How are our worlds different? Here are a few examples that come to mind:
Music: I'm not talking about different tastes in music, though that is surely a huge difference, looking at the playlist he includes. That he includes a playlist in a book on organization strategies is more to the point. He doesn't merely enjoy music, or make music—if he plays an instrument or sings it's not important enough for him to mention—but that he lives and breathes music. Other people's music. From what he says, I gather that he is "plugged in" to music all the time, and considers that the normal state of being. I love music, albeit a different kind, but I love silence, too, and having music constantly pouring into my brain would drive me crazy. I go crazy enough with all the music that goes on inside my brain without any external help.
The e-World: Music is just a small example of how he seems constantly plugged into an electronic world. IPod, iPhone, iPad, computers, GPS—these and other devices seem in his world to be not so much tools to work with as interfaces with what is “reality” to him. As much as I think of myself as a computer person—much of my work is dependent on the computer, I enjoy technology, and spend much too much time interacting with electronic devices—his world is much, much more "wired" than mine. I suspect my comment about spending too much time with electronic devices is something he wouldn’t comprehend. Maybe I’m wrong, but that’s the impression I get from his book.
Ethics: I don't mean he's unethical. He seems to have a good sense of some sort of ethical framework, and his concern for his girlfriend in her fight with cancer shows that the relationship was no superficial one. It was, indeed, "till death do us part" even though he never made the promise. But no matter how close they were—and the same is true for his current girlfriend—relationships in the world he lives in seem to be not “two becoming one,” but two separate lives touching, albeit intimately, at the “now” point in time, content to go their separate ways when circumstances change sufficiently.
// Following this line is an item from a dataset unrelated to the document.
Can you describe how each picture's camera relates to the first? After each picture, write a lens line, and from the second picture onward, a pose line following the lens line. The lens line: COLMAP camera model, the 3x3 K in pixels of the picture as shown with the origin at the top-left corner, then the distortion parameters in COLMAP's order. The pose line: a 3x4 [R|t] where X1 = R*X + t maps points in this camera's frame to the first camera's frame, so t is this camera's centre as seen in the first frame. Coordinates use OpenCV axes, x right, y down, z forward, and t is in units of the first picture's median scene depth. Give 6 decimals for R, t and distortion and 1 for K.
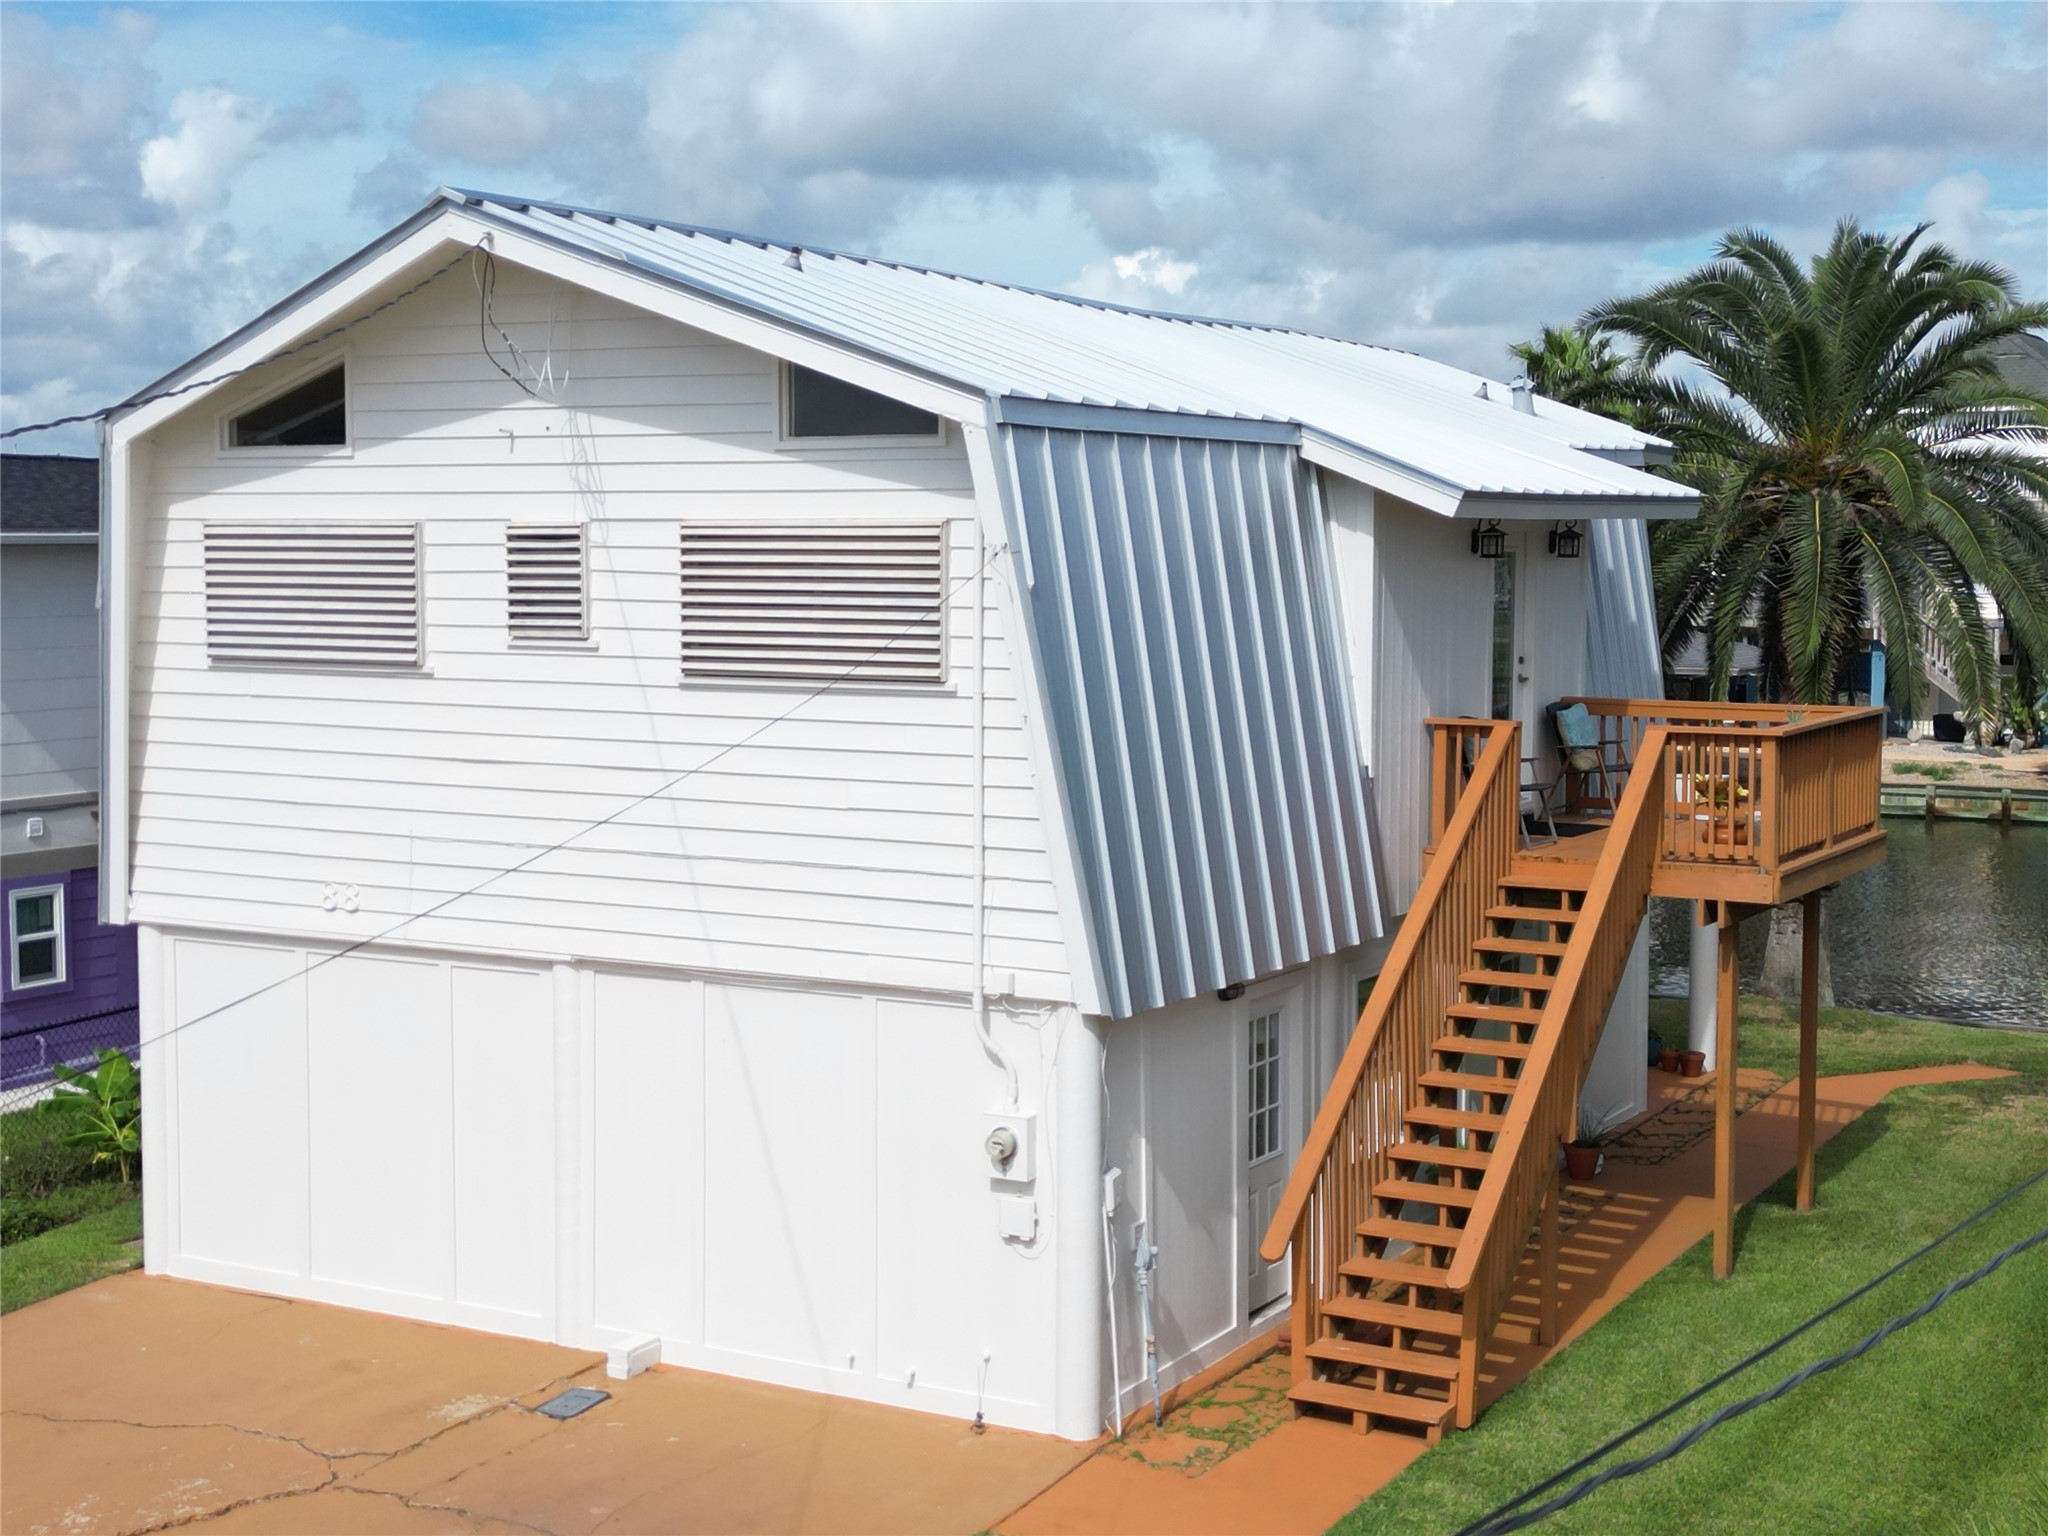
lens RADIAL K [[2689.4, 0, 1024.0], [0, 2689.4, 768.0], [0, 0, 1]] dist [0.011685, -0.064398]
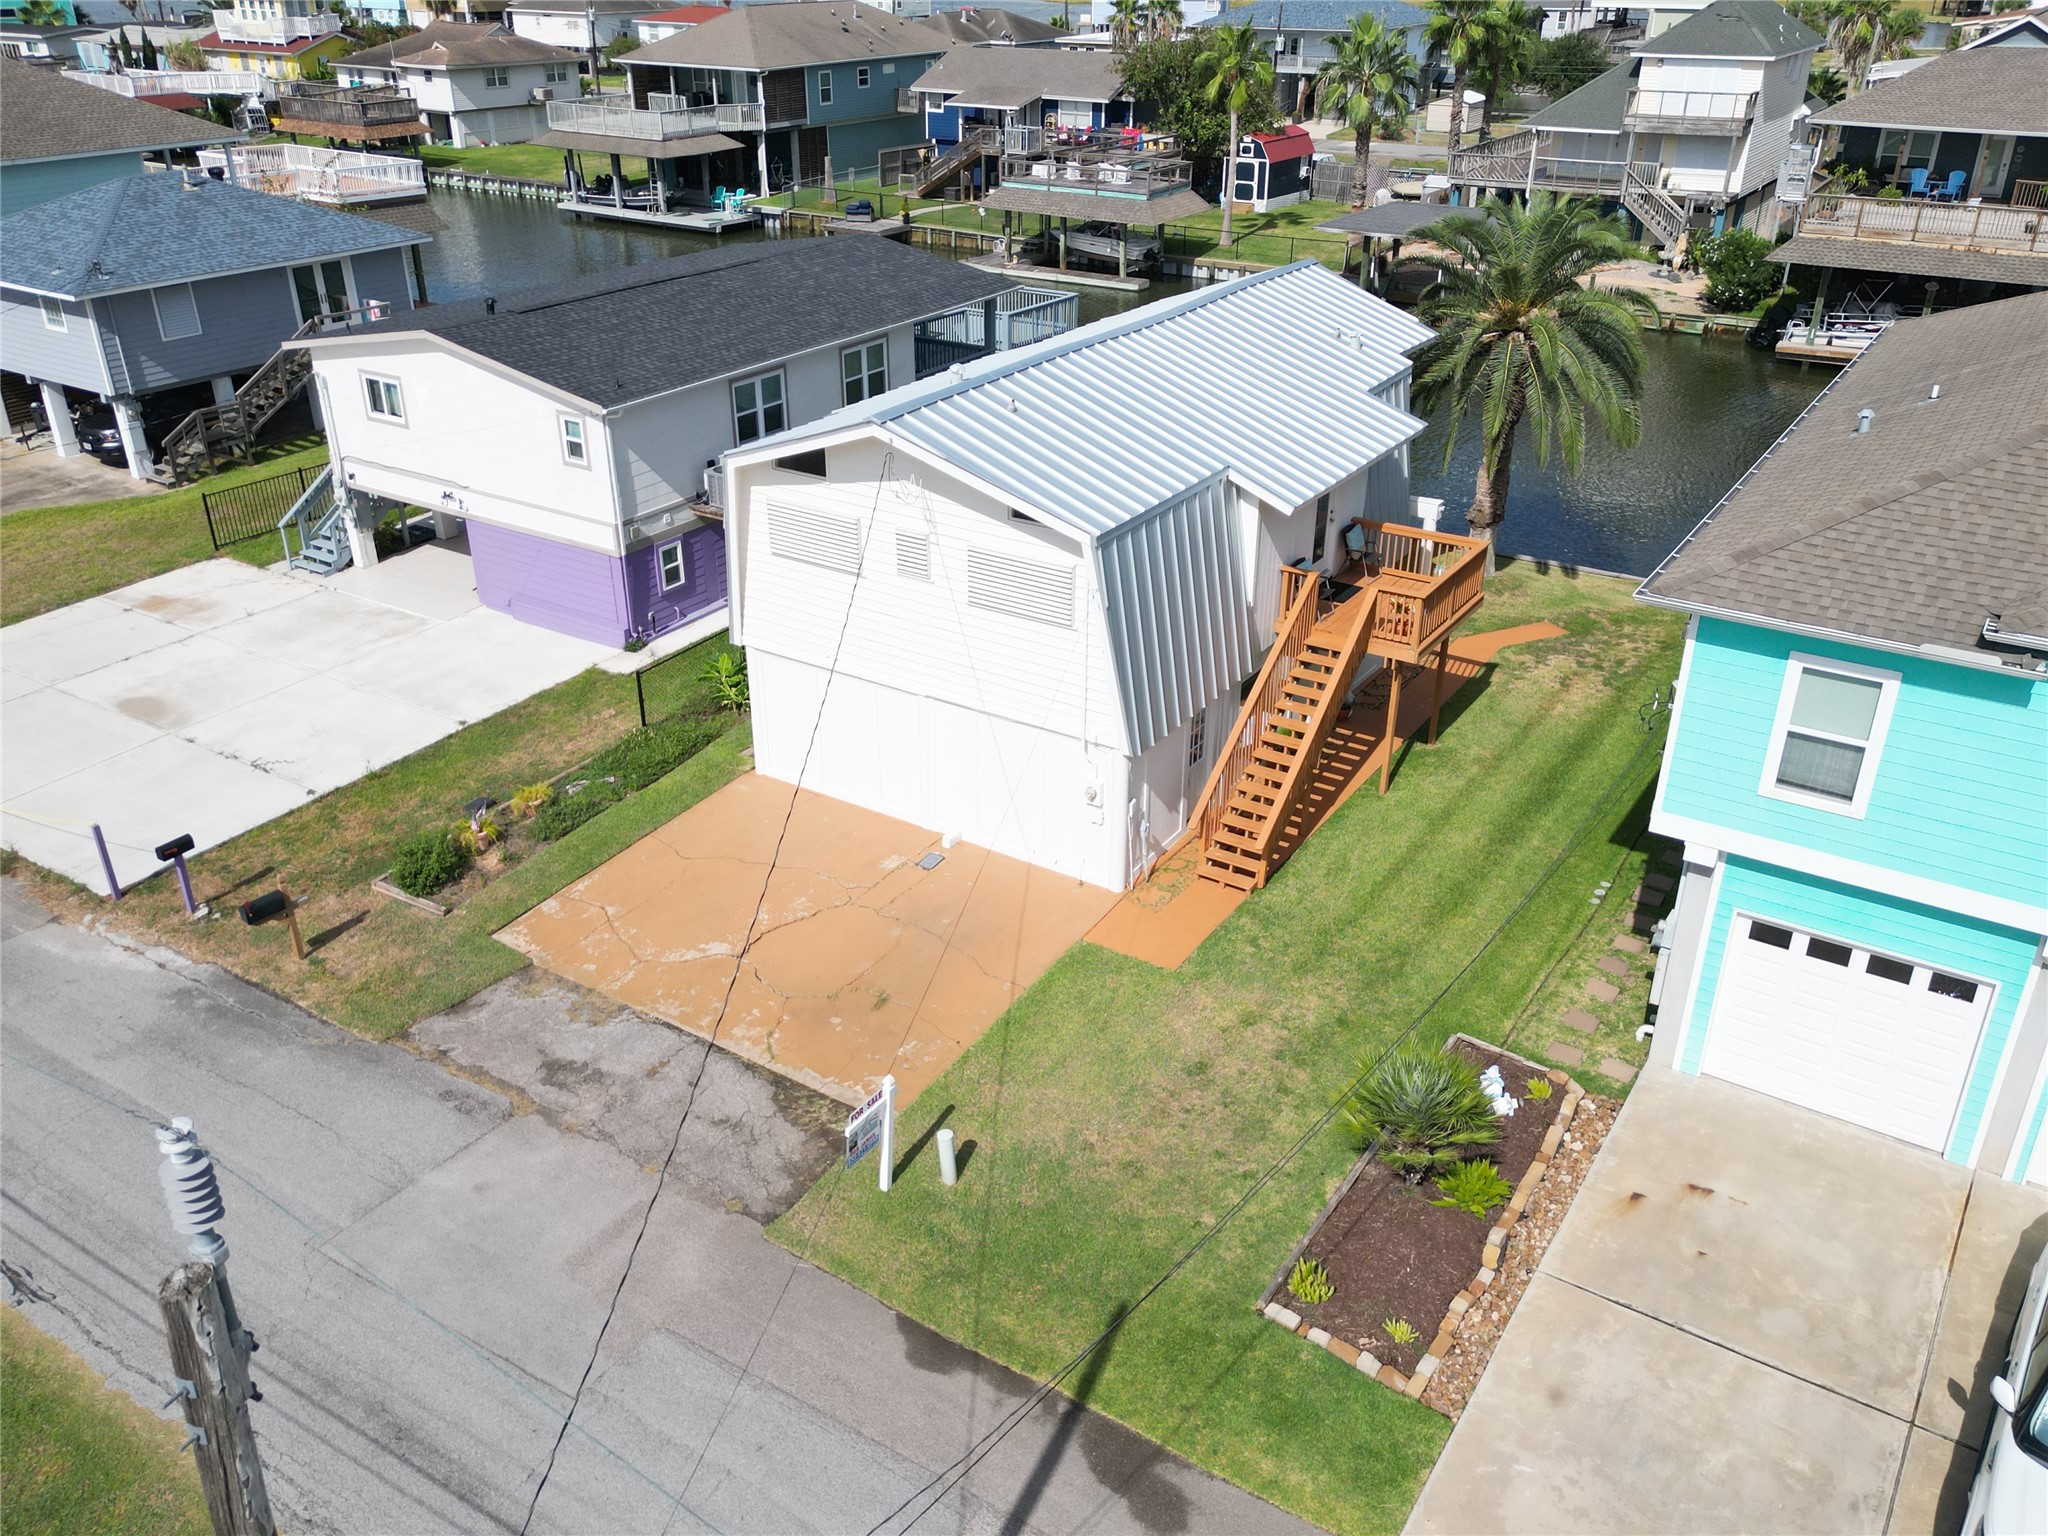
lens RADIAL K [[1597.9, 0, 1024.0], [0, 1597.9, 768.0], [0, 0, 1]] dist [0.001776, -0.004359]
pose [[0.997960, 0.030545, -0.056069, 0.012052], [-0.005846, 0.918168, 0.396147, -0.471838], [0.063581, -0.395011, 0.916473, -0.415173]]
Children do not seem to be an important, expected part—or necessarily any part—of the equation.
There’s no clearer example of this radical difference than that he is so open about his living-together-unmarried situation. People have been indulging in such activities forever, but mostly either bragging about them or trying to hide them. In Merrill’s world, however, this is normal, common, expected behavior. The kind you mention casually in a book, not expecting anyone to think twice about it, let alone be shocked.
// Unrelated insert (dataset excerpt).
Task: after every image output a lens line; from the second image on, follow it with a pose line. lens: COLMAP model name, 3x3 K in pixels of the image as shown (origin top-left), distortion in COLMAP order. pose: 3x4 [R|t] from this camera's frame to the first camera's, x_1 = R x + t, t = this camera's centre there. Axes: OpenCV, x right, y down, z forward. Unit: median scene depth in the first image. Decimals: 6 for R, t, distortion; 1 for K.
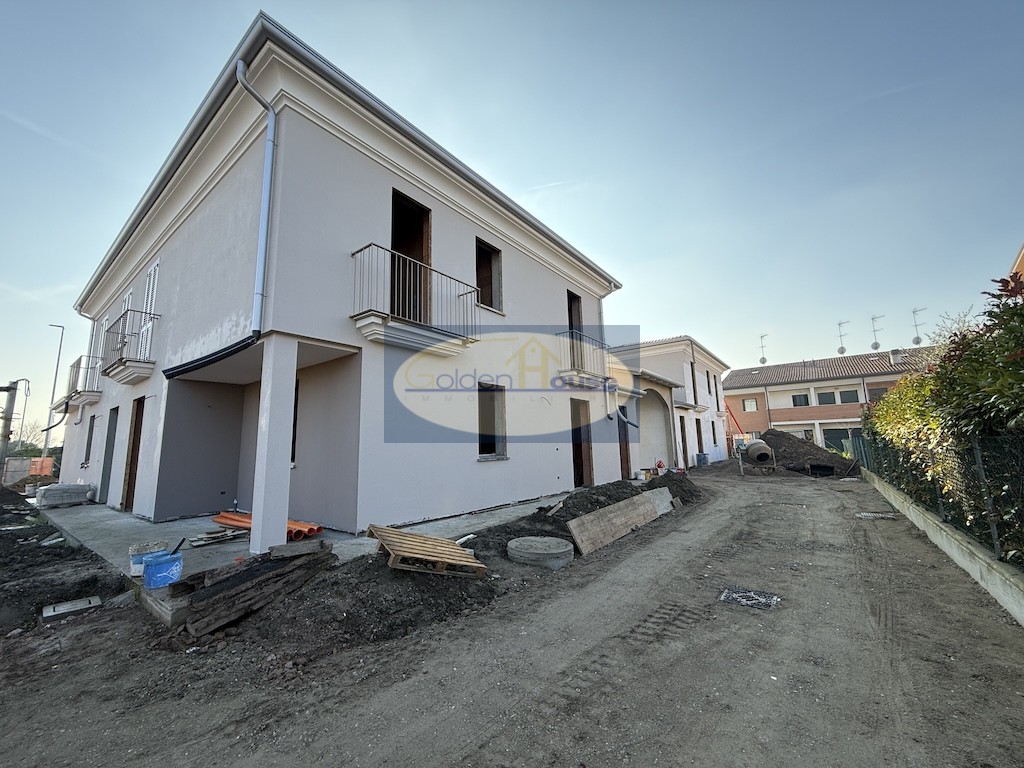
lens RADIAL K [[406.8, 0, 508.9], [0, 406.8, 381.5], [0, 0, 1]] dist [-0.002357, -0.001168]
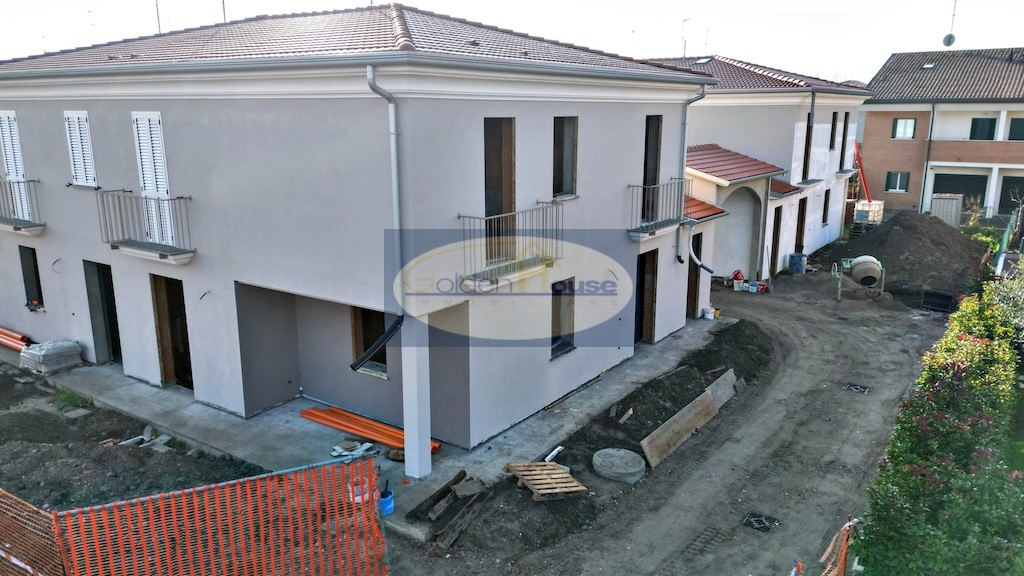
lens RADIAL K [[742.4, 0, 510.0], [0, 742.4, 289.8], [0, 0, 1]] dist [0.043831, -0.024693]
pose [[0.999042, 0.011880, 0.042129, -0.300775], [-0.027133, 0.923321, 0.383069, -0.796650], [-0.034348, -0.383845, 0.922759, -0.756623]]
Finally, there’s the clear expectation that in normal families, both parents have important, serious—i.e. paid—careers, and children spend their days in some combination of daycare and school. People eat out a lot, and have plenty of disposable income to spend on restaurant meals, daycare, and electronic gadgets.
The upshot is that Getting Organized in the Google Era has given me a few new ideas, but the extreme disconnect between his life's framework and mine makes me disinclined to trust that his solutions are as generalizable as he hopes.